====== Records
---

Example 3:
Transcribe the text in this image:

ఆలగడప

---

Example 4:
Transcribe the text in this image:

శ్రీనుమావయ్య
============
» **What you should do**
Reproduce the data in full, exactly as presented.

» **Task response**
---

Example 3:
Transcribe the text in this image:

ఆలగడప

---

Example 4:
Transcribe the text in this image:

శ్రీనుమావయ్య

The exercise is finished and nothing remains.